So now knitting has a night of it’s own.  Every Wednesday night for an hour or two I will knit.  And then every Thursday I can post.  Next week will be on TINKing lace and lifelines.

I’ve been attempting to knit lace for the past couple of years.  Invariably I mess it up, and because I’m not good at fixing my own mistakes this leads to much frogging and gnashing of teeth.  So I decided to start this new year long project with the goal of learning from the ground up.  I chose the Simplicity Lace Scarf pattern by Cindy Guggemos to kick off my lace knitting extravaganza.  It’s available for $2.00 on Ravelry, and you receive it immediately as a .PDF file that you can save in your library.  Excellent if you, like me, have a tendancy to misplace patterns that you print out.

I’m using Malabrigio Sock  yarn in # 173 Stonechat and #2 32 inch circular lace needles by Addi.  Lace needles have a pointier tip than regular knitting needles which makes it MUCH easier to get into decreased stitches.  I have to confess, though, that I started this scarf sometime in 2010, and then just put it away when it wasn’t more than a few inches along.  I pulled it back out and started working on it at the end of December when I conceived the idea for this blog 🙂 The nice thing about this pattern is that you could definitely knit it on straight needles if you like.  Wood needles will provide a bit more grip, the aluminum Addi needles definitely get the wool to slide!

This is where I’m at right now.  This picture doesn’t do a great job of showing the lace pattern.  Next week’s will be against a different background so that you can see the pattern much better. 

Simplicity Lace Scarf

 

There are 8 rows of garter stitch along the bottom before the lace pattern starts.  The border is also knit along instead of added later, 4 stitches of garter stitch on either side of the pattern.  My goal is to maybe have this done by the end of January!  But the finished size is supposed to be 60 inches long befoe blocking.  I might be at 10 right now, and I’ll be doing really good to average 6 inches a week.  I’m really not sure.  I guess the project for the next post is to check my guage and do the math to figure out when I will be done.

It is 10 pm on New Year’s Eve.  Our micro-farm is quiet, the bunnies tucked in and fed and our resident watch-cat Raven snuggled on the couch beside me.  The boys are off to their first New Year’s Eve party and the house is quiet after a day of taking down Christmas decorations and wrapping up renovation work before the weekend. 

My resolutions for this year are fairly simple, and this blog is one of them.  I have decided to dedicate this year to lace knitting, specifically from the book Victorian Lace Today.  I’ve only been knitting about 6 years, so I am no expert.  I don’t have decades of experience behind me, but I do love knitting lace.  The delicacy of the finished fabric, the feel of light weight yarn running through my fingers, the steady rhythm of the needles and the pattern both.  All of these things are meditative to me, and I do my best to practice knitting mindfully – as a meditation.

 I have to be honest.  I’m chronicling this journey more for myself, though I am hopefully that after you stumble across this little bog you’ll come back to keep reading and perhaps even pick up your needles and knit along with me.

*Excerpted data:*
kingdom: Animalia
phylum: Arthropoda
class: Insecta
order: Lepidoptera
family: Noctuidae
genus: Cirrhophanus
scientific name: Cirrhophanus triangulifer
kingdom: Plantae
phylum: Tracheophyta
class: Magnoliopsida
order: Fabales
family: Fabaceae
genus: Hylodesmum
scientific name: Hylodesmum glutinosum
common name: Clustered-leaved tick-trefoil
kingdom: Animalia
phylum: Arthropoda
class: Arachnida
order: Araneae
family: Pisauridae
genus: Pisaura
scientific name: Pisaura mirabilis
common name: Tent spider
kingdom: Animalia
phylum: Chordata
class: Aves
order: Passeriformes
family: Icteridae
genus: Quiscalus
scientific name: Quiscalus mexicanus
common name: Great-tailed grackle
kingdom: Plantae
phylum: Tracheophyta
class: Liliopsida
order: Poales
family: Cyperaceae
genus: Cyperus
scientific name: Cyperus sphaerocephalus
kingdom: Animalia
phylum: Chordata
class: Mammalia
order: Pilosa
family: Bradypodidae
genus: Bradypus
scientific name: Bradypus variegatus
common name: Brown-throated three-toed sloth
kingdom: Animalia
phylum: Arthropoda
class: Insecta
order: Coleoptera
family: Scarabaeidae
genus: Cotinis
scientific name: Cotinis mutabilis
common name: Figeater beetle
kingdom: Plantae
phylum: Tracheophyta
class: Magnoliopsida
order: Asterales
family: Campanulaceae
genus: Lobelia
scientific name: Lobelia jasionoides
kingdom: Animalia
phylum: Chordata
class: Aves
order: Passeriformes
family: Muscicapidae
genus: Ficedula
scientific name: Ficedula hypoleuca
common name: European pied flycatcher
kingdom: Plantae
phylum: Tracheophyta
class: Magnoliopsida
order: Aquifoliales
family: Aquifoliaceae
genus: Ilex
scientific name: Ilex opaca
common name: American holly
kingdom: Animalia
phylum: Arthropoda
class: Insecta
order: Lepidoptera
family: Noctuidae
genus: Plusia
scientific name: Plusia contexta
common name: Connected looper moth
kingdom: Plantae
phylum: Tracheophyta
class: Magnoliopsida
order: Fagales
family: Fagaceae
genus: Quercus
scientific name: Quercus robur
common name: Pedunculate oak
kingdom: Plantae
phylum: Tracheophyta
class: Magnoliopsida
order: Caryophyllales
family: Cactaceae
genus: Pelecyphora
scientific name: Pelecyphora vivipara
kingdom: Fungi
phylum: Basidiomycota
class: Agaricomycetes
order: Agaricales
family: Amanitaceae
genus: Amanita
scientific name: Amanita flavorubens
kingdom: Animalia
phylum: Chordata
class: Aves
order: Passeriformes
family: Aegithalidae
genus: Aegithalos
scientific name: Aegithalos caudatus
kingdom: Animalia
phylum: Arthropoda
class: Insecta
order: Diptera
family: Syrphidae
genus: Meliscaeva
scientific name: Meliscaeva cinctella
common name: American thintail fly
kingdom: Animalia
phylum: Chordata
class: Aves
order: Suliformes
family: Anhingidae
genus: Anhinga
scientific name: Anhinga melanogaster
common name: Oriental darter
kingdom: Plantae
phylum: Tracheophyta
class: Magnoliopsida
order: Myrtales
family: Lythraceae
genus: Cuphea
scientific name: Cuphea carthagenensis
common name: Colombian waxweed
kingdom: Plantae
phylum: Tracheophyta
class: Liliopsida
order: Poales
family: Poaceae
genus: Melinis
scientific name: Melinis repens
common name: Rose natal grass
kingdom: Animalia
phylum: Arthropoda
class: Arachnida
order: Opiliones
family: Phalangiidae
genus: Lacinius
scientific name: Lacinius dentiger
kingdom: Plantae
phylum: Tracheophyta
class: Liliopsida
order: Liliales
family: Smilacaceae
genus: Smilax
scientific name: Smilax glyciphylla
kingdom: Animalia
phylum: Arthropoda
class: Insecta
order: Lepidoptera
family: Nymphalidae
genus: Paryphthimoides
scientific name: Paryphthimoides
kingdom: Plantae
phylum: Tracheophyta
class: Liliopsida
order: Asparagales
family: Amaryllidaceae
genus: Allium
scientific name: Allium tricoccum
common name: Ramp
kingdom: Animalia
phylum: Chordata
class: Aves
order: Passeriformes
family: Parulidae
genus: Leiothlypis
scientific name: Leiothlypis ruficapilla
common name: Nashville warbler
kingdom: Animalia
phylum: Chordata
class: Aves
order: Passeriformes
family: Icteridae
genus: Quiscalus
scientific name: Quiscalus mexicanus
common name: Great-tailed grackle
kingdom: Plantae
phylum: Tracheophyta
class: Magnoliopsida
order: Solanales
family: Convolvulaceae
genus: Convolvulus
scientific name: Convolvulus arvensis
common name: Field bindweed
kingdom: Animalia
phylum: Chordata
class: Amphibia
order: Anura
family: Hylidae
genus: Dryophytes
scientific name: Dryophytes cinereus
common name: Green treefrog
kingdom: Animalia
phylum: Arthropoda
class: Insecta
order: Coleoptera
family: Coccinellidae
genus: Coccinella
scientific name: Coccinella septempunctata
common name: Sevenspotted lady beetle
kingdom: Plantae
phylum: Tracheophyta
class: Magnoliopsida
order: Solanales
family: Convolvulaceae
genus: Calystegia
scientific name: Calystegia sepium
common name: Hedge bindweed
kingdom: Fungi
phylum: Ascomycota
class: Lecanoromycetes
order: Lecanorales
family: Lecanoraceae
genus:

*Questions to answer:*
A - Duplicate the lace knitting post from "So now knitting" to "lace and lifelines.".
B - In the lace knitting post, list each thing the writer names as making lace knitting meditative.

*Outputs in order:*
A -
So now knitting has a night of it’s own.  Every Wednesday night for an hour or two I will knit.  And then every Thursday I can post.  Next week will be on TINKing lace and lifelines.

B -
- The delicacy of the finished fabric
- The feel of light weight yarn running through the fingers
- The steady rhythm of the needles and the pattern